Texto fornecido:
****************************************

O homem que criou 'O Homem que Mordeu o Cão' é um dos humoristas portugueses que vão participar no The Famous Humour Fest, que arranca na noite desta quinta-feira, no Cinema São Jorge, em Lisboa. Nuno Markl é um dos convidados dos Commedia a la Carte, que abrem o festival, às 21h30, e regressa na sexta-feira, ao lado de João Só, para 'Telebaladas ao Vivo'. O encerramento é às 23h00 de sábado, quando Bruno Nogueira encontrar em palco o brasileiro Fábio Porchat, um dos criadores do canal Porta dos Fundos, cada vez mais popular nas redes sociais.
Correio da Manhã - O estado a que Portugal chegou torna mais ou menos necessário um festival de humor?
Nuno Markl - Independentemente do estado de um país, é essencial que se celebre o humor. Há muito a tentação de ligar uma coisa à outra e de dizer que a crise pede que as pessoas se riam, mas a verdade é que a comédia é uma arte - não deve ser vista só como uma boia de salvação. Acima de tudo, deve fazer rir. Se de caminho disser algumas verdades sobre o estado das coisas ou esta coisa de sermos humanos, tanto melhor.
- As ‘Selecções do Reader's Digest' têm razão quando afirmam que rir é o melhor remédio?
- Parece que está cientificamente provado que faz bem a várias coisas, nomeadamente aos rins! É um óptimo desbloqueador de inibições e, no meu caso, torna-me ligeiramente mais sexy do que eu seria se não tivesse qualquer espécie de sentido de humor.
- No ‘Telebaladas ao Vivo' desta sexta-feira esperam receber histórias de pessoas da plateia ou vão ter algumas já preparadas, como nos programas televisivos de culinária?

****************************************

Dados fornecidos:
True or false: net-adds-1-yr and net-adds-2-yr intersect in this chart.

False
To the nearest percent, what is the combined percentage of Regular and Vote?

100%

****************************************

Instruções de trabalho:
A) Transcreve da entrevista a Nuno Markl o trecho que começa nas palavras "Nuno Markl - Independentemente" e termina logo depois de "sentido de humor.".
B) De acordo com a entrevista a Nuno Markl, em que sala de Lisboa decorre o The Famous Humour Fest?

Respostas às tarefas:
A)
Nuno Markl - Independentemente do estado de um país, é essencial que se celebre o humor. Há muito a tentação de ligar uma coisa à outra e de dizer que a crise pede que as pessoas se riam, mas a verdade é que a comédia é uma arte - não deve ser vista só como uma boia de salvação. Acima de tudo, deve fazer rir. Se de caminho disser algumas verdades sobre o estado das coisas ou esta coisa de sermos humanos, tanto melhor.
- As ‘Selecções do Reader's Digest' têm razão quando afirmam que rir é o melhor remédio?
- Parece que está cientificamente provado que faz bem a várias coisas, nomeadamente aos rins! É um óptimo desbloqueador de inibições e, no meu caso, torna-me ligeiramente mais sexy do que eu seria se não tivesse qualquer espécie de sentido de humor.

B) No Cinema São Jorge.